Alexander's comments come as Murray (D-Wash.) raised concerns Friday about the health risks from the Zika virus, which has been linked to birth defects.
In a letter to Sylvia Mathews Burwell, secretary of the Department of Health and Human Services (HHS), Murray said it is "imperative" that HHS be able to coordinate the public response across governments, including with other countries, and accelerate its work on diagnosing and treating the virus.
She added that while Zika exposure has been concentrated in Central and South America, it will likely "spread to all countries and territories ... including the United States" that have the mosquito that transmits the virus.

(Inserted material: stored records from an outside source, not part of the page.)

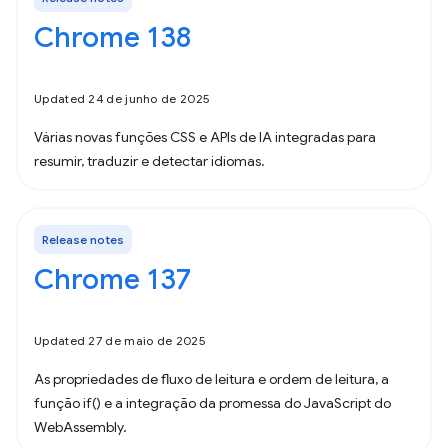
Chrome 138
Updated 24 de junho de 2025
Várias novas funções CSS e APIs de IA integradas para
resumir, traduzir e detectar idiomas.
Release notes
Chrome 137
Updated 27 de maio de 2025
As propriedades de fluxo de leitura e ordem de leitura, a
função if() e a integração da promessa do JavaScript do
WebAssembly.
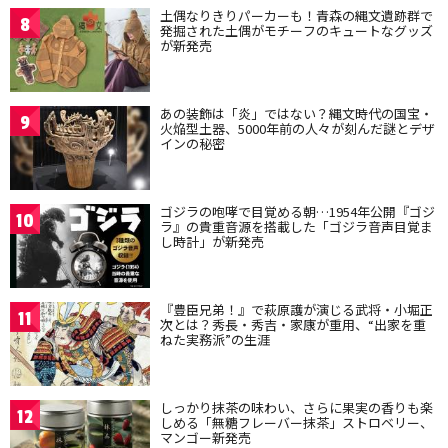
土偶なりきりパーカーも！青森の縄文遺跡群で
8
発掘された土偶がモチーフのキュートなグッズ
が新発売
あの装飾は「炎」ではない？縄文時代の国宝・
9
火焔型土器、5000年前の人々が刻んだ謎とデザ
インの秘密
ゴジラの咆哮で目覚める朝…1954年公開『ゴジ
10
ラ』の貴重音源を搭載した「ゴジラ音声目覚ま
し時計」が新発売
『豊臣兄弟！』で萩原護が演じる武将・小堀正
11
次とは？秀長・秀吉・家康が重用、“出家を重
ねた実務派”の生涯
しっかり抹茶の味わい、さらに果実の香りも楽
12
しめる「無糖フレーバー抹茶」ストロベリー、
マンゴー新発売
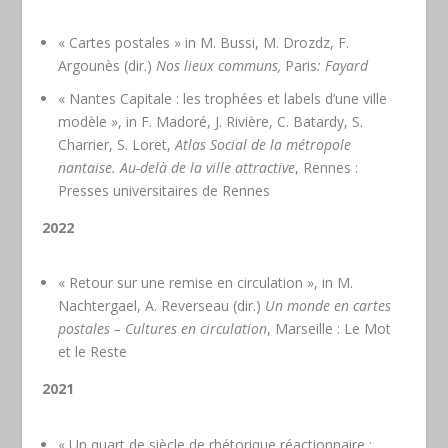
« Cartes postales » in M. Bussi, M. Drozdz, F.
Argounès (dir.)
Nos lieux communs,
Paris
: Fayard
« Nantes Capitale : les trophées et labels d’une ville
modèle », in F. Madoré, J. Rivière, C. Batardy, S.
Charrier, S. Loret,
Atlas Social de la métropole
nantaise. Au-delà de la ville attractive
, Rennes :
Presses universitaires de Rennes
2022
« Retour sur une remise en circulation », in M.
Nachtergael, A. Reverseau (dir.)
Un monde en cartes
postales – Cultures en circulation
, Marseille : Le Mot
et le Reste
2021
« Un quart de siècle de rhétorique réactionnaire :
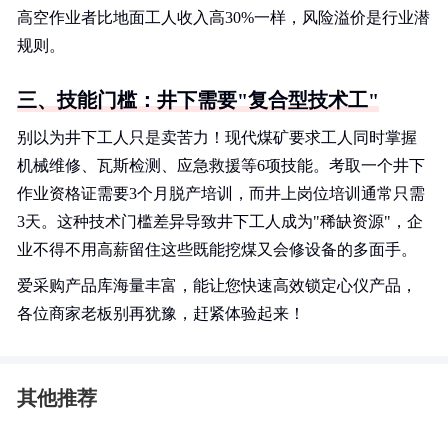
高空作业者比地面工人收入高30%一样，风险溢价是行业潜
规则。
三、技能门槛：井下需要"复合型技术工"
别以为井下工人只是卖苦力！现代煤矿要求工人同时掌握
机械维修、瓦斯检测、应急救援等6项技能。考取一个井下
作业资格证需要3个月脱产培训，而井上岗位培训通常只需
3天。这种技术门槛差异导致井下工人成为"稀缺资源"，企
业不得不用高薪留住这些既能挖煤又会修设备的多面手。
爱采购产品库海量丰富，能让您快速高效锁定心仪产品，
各位商家老板别再犹豫，赶紧体验起来！
其他推荐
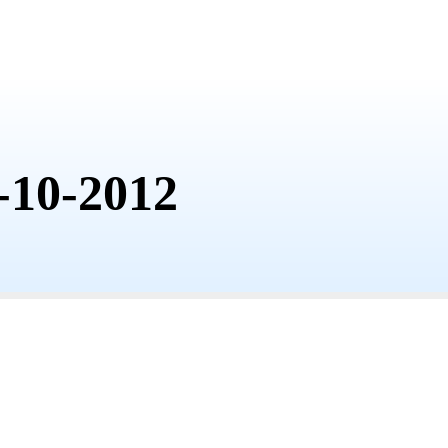
-10-2012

"I urge you to ensure HHS and its agencies are doing everything possible to ensure a robust and timely public health response and ask that you make me aware of any additional tools or resources needed to bolster your critical effort," Murray added.
She separately sent a letter to the American Congress of Obstetricians and Gynecologists and the American Academy of Pediatrics urging them to continue to work with the federal government on the virus.
Murray's is the latest in a growing number of letters from lawmakers pressing the administration to make sure it is prepared to handle the virus's spread.
While the CDC has warned pregnant women against traveling to Central and South America, administration officials have suggested that a widespread outbreak in the United States is unlikely.